As for Monica, who is accompanied by her uncle to appointments every three months, she chooses to focus on the positive and finds comfort in the care and compassion she receives at the hospital. She even contributes to HD-research studies at the hospital. “I participated in the studies even before I was diagnosed to help out my brother,” she says. “Now, I’m participating for the both of us. I feel like I’m really contributing to something important. My whole experience here has been very positive.”

Her uncle Alfred echoes her positive experience. “Everything has been pleasant, right down to the person calling to notify us of upcoming appointments,” he says. “We are incredibly grateful for this support system. It really helps.”

Huntington disease at a glance

Huntington disease is an inherited brain disorder that affects at least one in 10,000 Canadians, for which there is presently no cure. HD causes cells in parts of the brain to die: specifically the caudate, the putamen and, as the disease progresses, the cerebral cortex. As the brain cells die, a person with HD becomes less able to control movements, recall events, make decisions and control emotions.
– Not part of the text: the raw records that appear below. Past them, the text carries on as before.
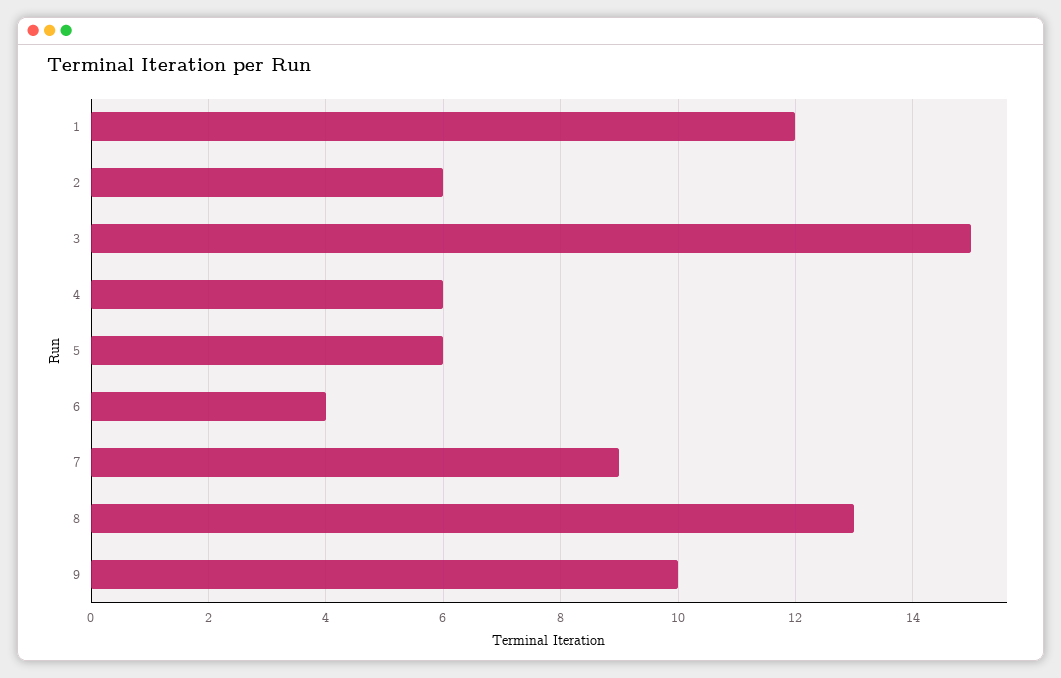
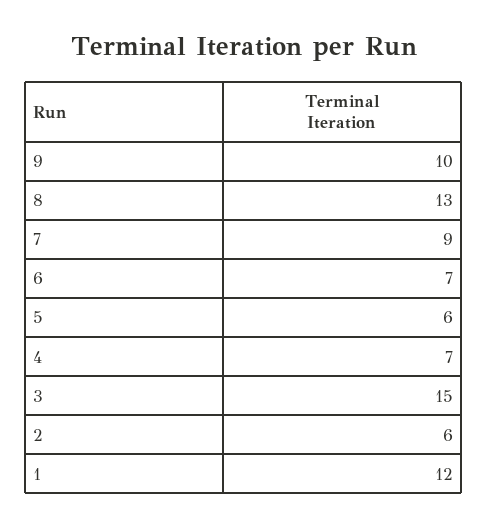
4: 6 -> 7
6: 4 -> 7

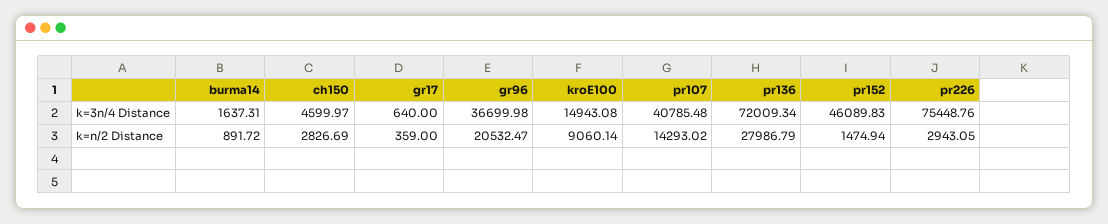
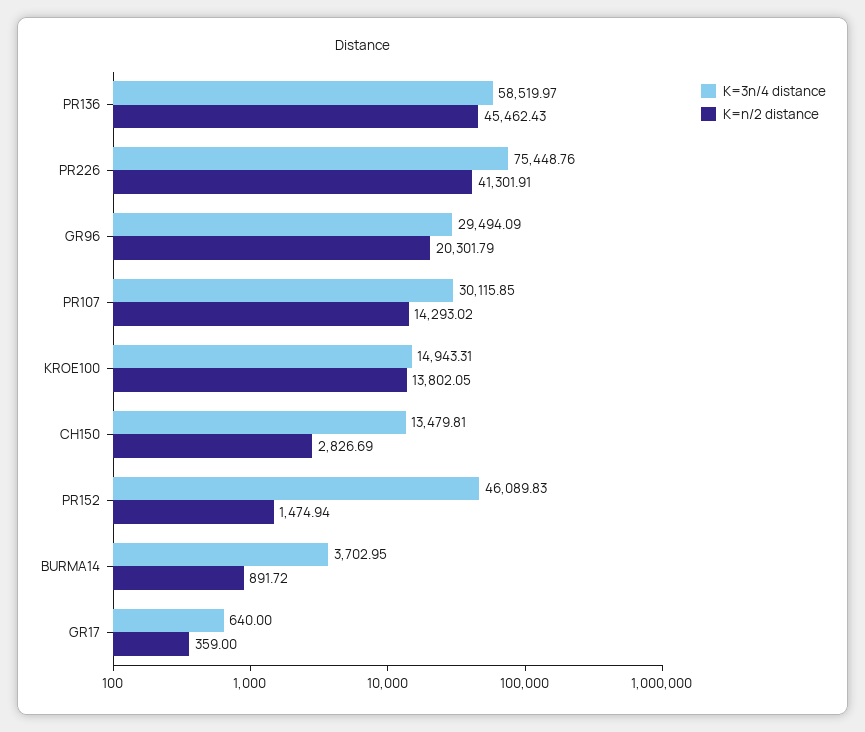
k=3n/4 Distance, burma14: 1637.31 -> 3702.95
k=3n/4 Distance, ch150: 4599.97 -> 13479.81
k=3n/4 Distance, gr96: 36699.98 -> 29494.09
k=3n/4 Distance, kroE100: 14943.08 -> 14943.31
k=3n/4 Distance, pr107: 40785.48 -> 30115.85
k=3n/4 Distance, pr136: 72009.34 -> 58519.97
k=n/2 Distance, gr96: 20532.47 -> 20301.79
k=n/2 Distance, kroE100: 9060.14 -> 13802.05
k=n/2 Distance, pr136: 27986.79 -> 45462.43
k=n/2 Distance, pr226: 2943.05 -> 41301.91

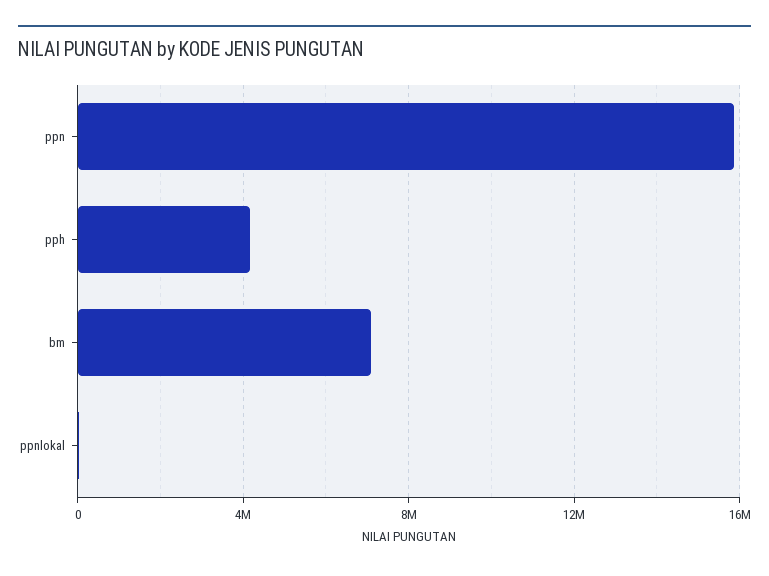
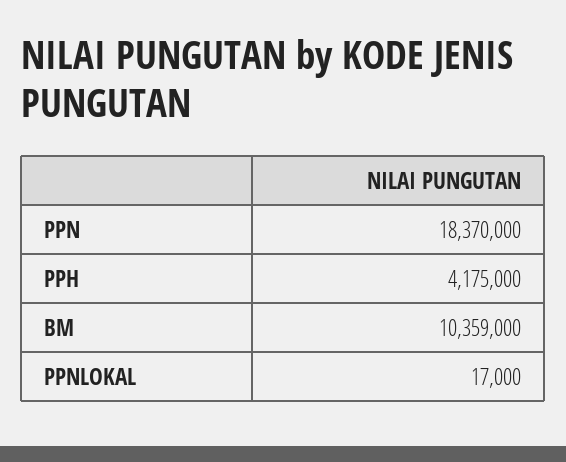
ppn: 16000000 -> 18370000
bm: 7000000 -> 10359000

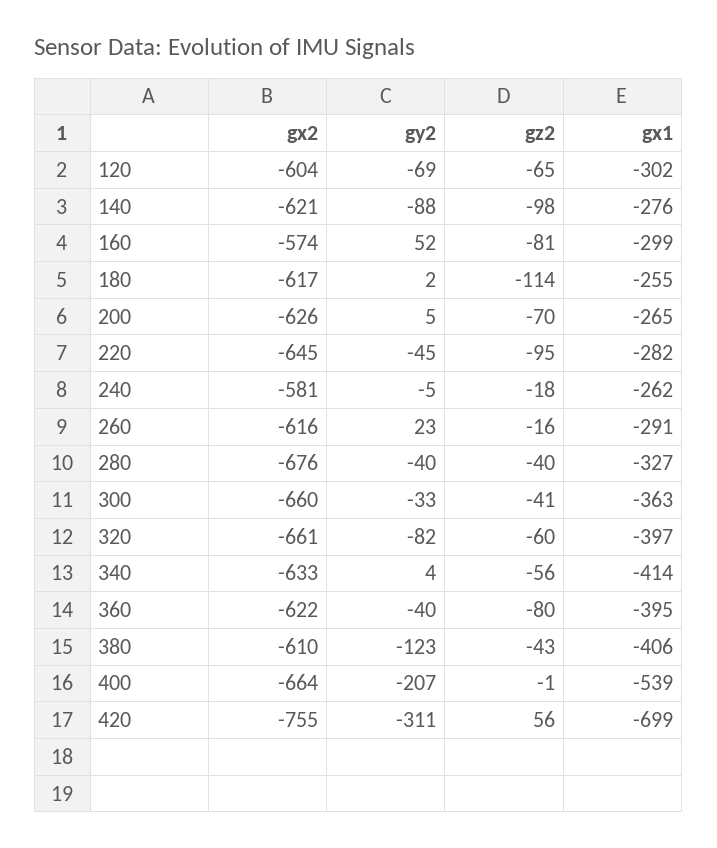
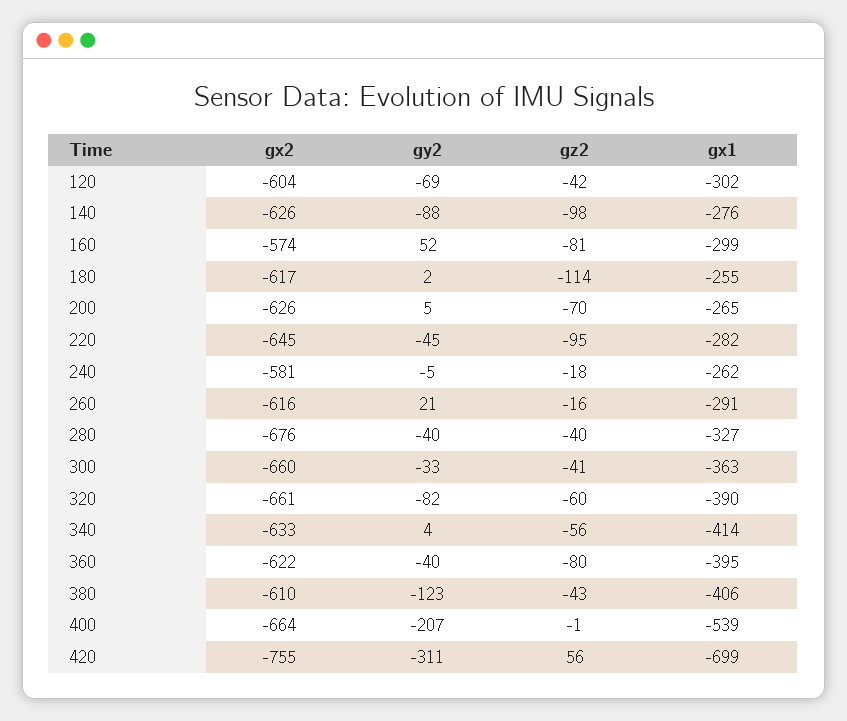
gz2, 120: -65 -> -42
gx2, 140: -621 -> -626
gy2, 260: 23 -> 21
gx1, 320: -397 -> -390

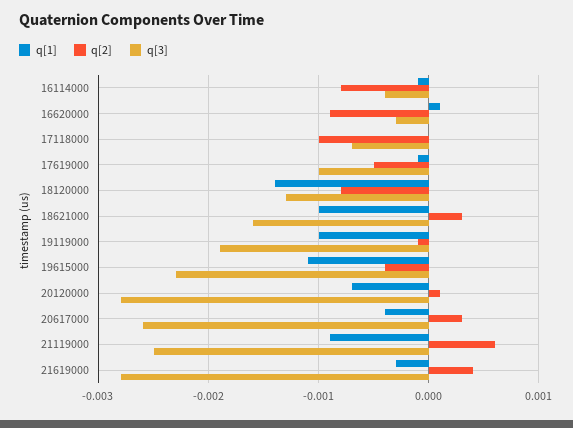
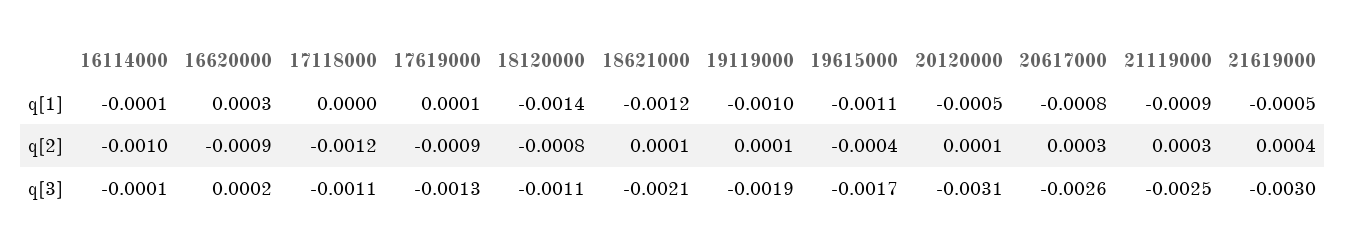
q[2], 16114000: -0.0008 -> -0.001
q[3], 16114000: -0.0004 -> -0.0001
q[1], 16620000: 0.0001 -> 0.0003
q[3], 16620000: -0.0003 -> 0.0002
q[2], 17118000: -0.001 -> -0.0012
q[3], 17118000: -0.0007 -> -0.0011
q[1], 17619000: -0.0001 -> 0.0001
q[2], 17619000: -0.0005 -> -0.0009
q[3], 17619000: -0.001 -> -0.0013
q[3], 18120000: -0.0013 -> -0.0011
q[1], 18621000: -0.001 -> -0.0012
q[2], 18621000: 0.0003 -> 0.0001
q[3], 18621000: -0.0016 -> -0.0021
q[2], 19119000: -0.0001 -> 0.0001
q[3], 19615000: -0.0023 -> -0.0017
q[1], 20120000: -0.0007 -> -0.0005
q[3], 20120000: -0.0028 -> -0.0031
q[1], 20617000: -0.0004 -> -0.0008
q[2], 21119000: 0.0006 -> 0.0003
q[1], 21619000: -0.0003 -> -0.0005
q[3], 21619000: -0.0028 -> -0.003

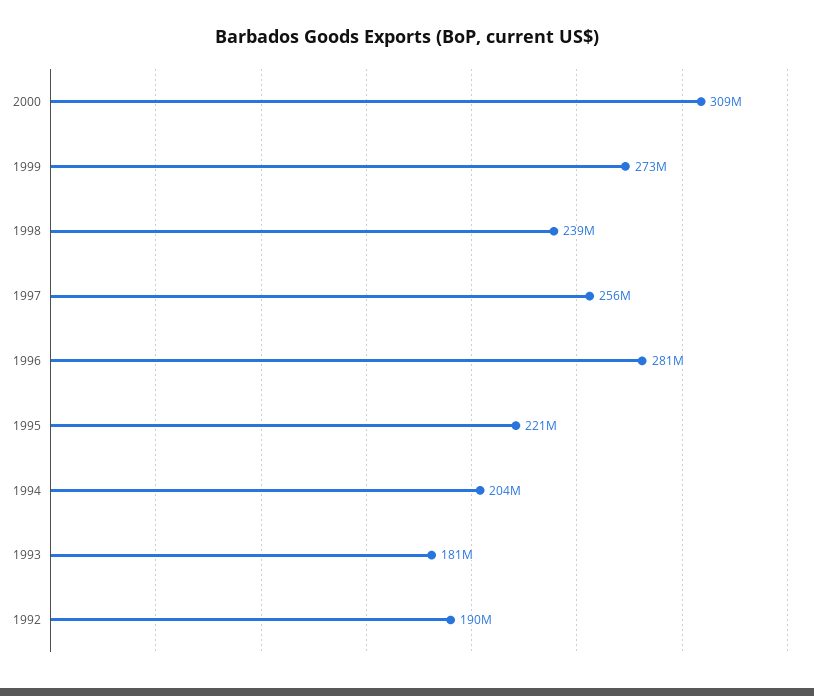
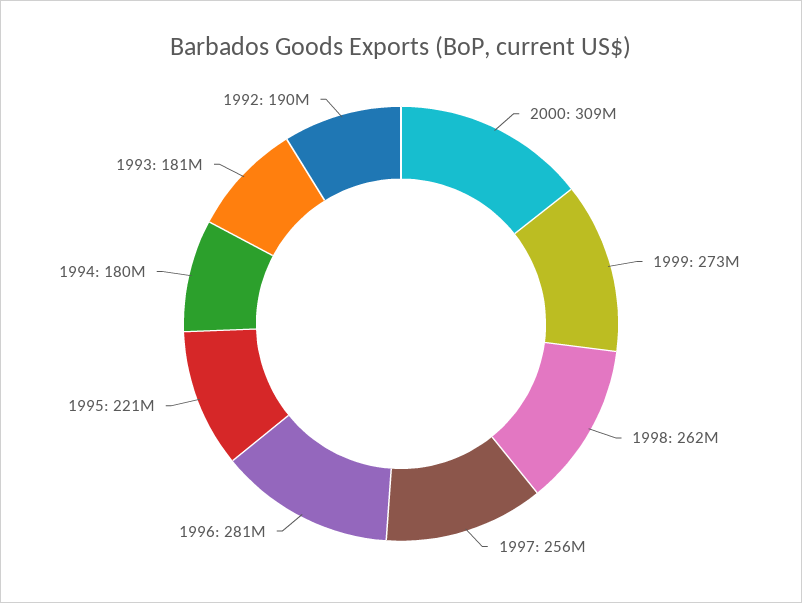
1998: 239000000 -> 262000000
1994: 204000000 -> 180000000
The disease leads to incapacitation and, eventually, death (generally due to other health complications).

As the HD gene is dominant, each child of a parent with HD has a 50% chance of inheriting the disease and is said to be “at-risk.” The disease occurs in all races and males and females have the same risk of inheriting it.

Symptoms:

  • Emotional turmoil (depression, apathy, irritability, anxiety, obsessive behaviour)
  • Cognitive loss (inability to focus, plan, recall or make decisions; impaired insight)
  • Physical deterioration (weight loss, involuntary movements (chorea), diminished coordination, difficulty walking, talking, swallowing)

- Source: Huntington Society of Canada

This article first appeared in the November 2019 issue of The Pulse.